- Job -
Transcribe the full listing without changing a word, and omit its pictures.

- Recorded information -
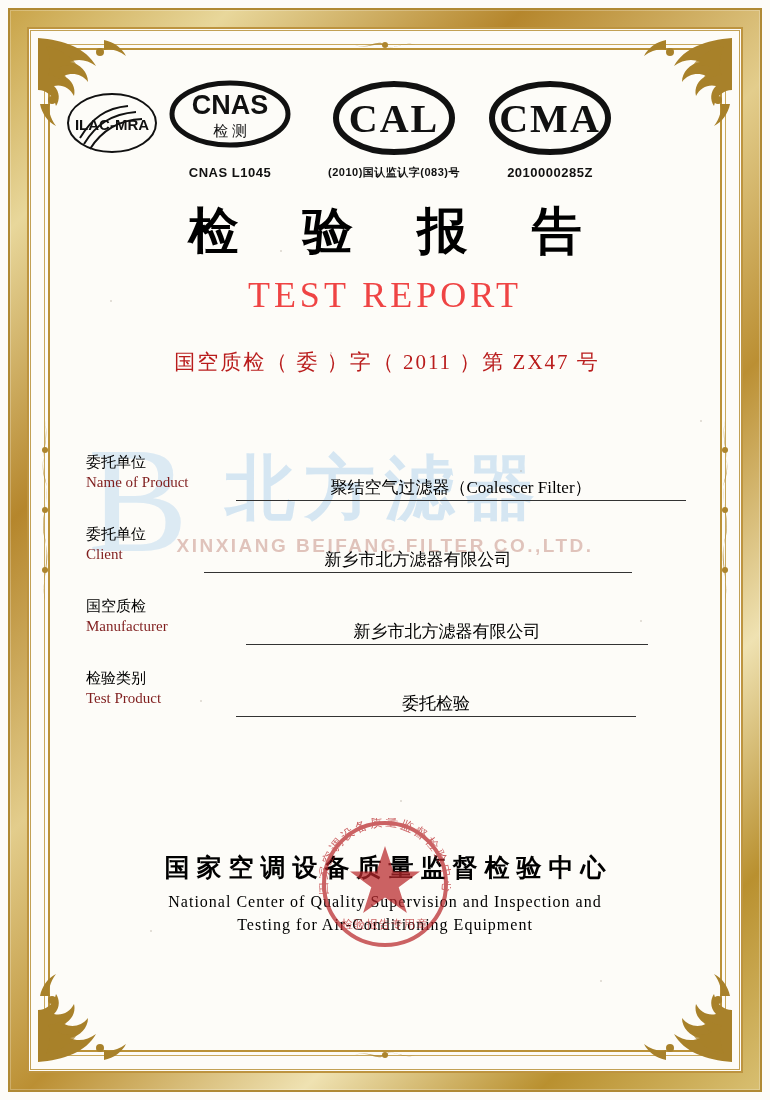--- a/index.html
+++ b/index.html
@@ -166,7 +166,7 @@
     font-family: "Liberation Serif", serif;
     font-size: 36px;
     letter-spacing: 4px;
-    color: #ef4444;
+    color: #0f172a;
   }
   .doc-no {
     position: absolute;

- Answer to this task -
--- a/index.html
+++ b/index.html
@@ -166,7 +166,7 @@
     font-family: "Liberation Serif", serif;
     font-size: 36px;
     letter-spacing: 4px;
-    color: #ef4444;
+    color: #0f172a;
   }
   .doc-no {
     position: absolute;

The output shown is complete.